→ **Exercise requirements**
Please edit the rows below by replacing every "pie chart" with "pie graph" and leaving everything else unchanged.

++++ Task inputs ++++

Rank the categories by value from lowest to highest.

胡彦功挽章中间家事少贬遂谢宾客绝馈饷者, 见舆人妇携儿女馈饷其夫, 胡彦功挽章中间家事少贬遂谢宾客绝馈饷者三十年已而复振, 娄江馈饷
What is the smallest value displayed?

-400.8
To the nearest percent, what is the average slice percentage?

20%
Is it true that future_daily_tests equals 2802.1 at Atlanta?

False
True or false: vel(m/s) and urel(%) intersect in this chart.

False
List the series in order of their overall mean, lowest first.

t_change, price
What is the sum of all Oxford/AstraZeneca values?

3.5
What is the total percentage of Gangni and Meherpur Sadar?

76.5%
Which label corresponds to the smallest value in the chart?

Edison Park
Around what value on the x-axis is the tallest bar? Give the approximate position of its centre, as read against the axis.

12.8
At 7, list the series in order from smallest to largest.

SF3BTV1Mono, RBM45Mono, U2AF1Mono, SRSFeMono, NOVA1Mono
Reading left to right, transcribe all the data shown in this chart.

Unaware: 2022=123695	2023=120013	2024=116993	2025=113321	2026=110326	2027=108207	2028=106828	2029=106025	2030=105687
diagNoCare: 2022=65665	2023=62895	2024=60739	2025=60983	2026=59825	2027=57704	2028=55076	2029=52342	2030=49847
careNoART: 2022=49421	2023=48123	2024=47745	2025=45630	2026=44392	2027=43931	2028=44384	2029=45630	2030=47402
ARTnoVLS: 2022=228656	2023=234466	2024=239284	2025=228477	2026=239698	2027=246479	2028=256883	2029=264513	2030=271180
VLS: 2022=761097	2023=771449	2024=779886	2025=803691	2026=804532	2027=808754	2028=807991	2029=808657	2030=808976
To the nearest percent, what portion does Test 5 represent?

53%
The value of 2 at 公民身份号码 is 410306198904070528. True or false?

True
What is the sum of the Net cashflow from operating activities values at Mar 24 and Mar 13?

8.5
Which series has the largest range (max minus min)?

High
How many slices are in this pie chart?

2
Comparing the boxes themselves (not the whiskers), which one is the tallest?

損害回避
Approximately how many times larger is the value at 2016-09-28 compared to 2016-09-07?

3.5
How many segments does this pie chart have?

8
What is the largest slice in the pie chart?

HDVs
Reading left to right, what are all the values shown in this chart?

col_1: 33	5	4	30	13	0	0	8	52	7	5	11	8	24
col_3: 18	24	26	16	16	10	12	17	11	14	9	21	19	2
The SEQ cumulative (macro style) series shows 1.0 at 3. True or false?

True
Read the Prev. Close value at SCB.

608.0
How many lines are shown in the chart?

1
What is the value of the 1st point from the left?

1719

++++

→ **Output of the exercise**
Rank the categories by value from lowest to highest.

胡彦功挽章中间家事少贬遂谢宾客绝馈饷者, 见舆人妇携儿女馈饷其夫, 胡彦功挽章中间家事少贬遂谢宾客绝馈饷者三十年已而复振, 娄江馈饷
What is the smallest value displayed?

-400.8
To the nearest percent, what is the average slice percentage?

20%
Is it true that future_daily_tests equals 2802.1 at Atlanta?

False
True or false: vel(m/s) and urel(%) intersect in this chart.

False
List the series in order of their overall mean, lowest first.

t_change, price
What is the sum of all Oxford/AstraZeneca values?

3.5
What is the total percentage of Gangni and Meherpur Sadar?

76.5%
Which label corresponds to the smallest value in the chart?

Edison Park
Around what value on the x-axis is the tallest bar? Give the approximate position of its centre, as read against the axis.

12.8
At 7, list the series in order from smallest to largest.

SF3BTV1Mono, RBM45Mono, U2AF1Mono, SRSFeMono, NOVA1Mono
Reading left to right, transcribe all the data shown in this chart.

Unaware: 2022=123695	2023=120013	2024=116993	2025=113321	2026=110326	2027=108207	2028=106828	2029=106025	2030=105687
diagNoCare: 2022=65665	2023=62895	2024=60739	2025=60983	2026=59825	2027=57704	2028=55076	2029=52342	2030=49847
careNoART: 2022=49421	2023=48123	2024=47745	2025=45630	2026=44392	2027=43931	2028=44384	2029=45630	2030=47402
ARTnoVLS: 2022=228656	2023=234466	2024=239284	2025=228477	2026=239698	2027=246479	2028=256883	2029=264513	2030=271180
VLS: 2022=761097	2023=771449	2024=779886	2025=803691	2026=804532	2027=808754	2028=807991	2029=808657	2030=808976
To the nearest percent, what portion does Test 5 represent?

53%
The value of 2 at 公民身份号码 is 410306198904070528. True or false?

True
What is the sum of the Net cashflow from operating activities values at Mar 24 and Mar 13?

8.5
Which series has the largest range (max minus min)?

High
How many slices are in this pie graph?

2
Comparing the boxes themselves (not the whiskers), which one is the tallest?

損害回避
Approximately how many times larger is the value at 2016-09-28 compared to 2016-09-07?

3.5
How many segments does this pie graph have?

8
What is the largest slice in the pie graph?

HDVs
Reading left to right, what are all the values shown in this chart?

col_1: 33	5	4	30	13	0	0	8	52	7	5	11	8	24
col_3: 18	24	26	16	16	10	12	17	11	14	9	21	19	2
The SEQ cumulative (macro style) series shows 1.0 at 3. True or false?

True
Read the Prev. Close value at SCB.

608.0
How many lines are shown in the chart?

1
What is the value of the 1st point from the left?

1719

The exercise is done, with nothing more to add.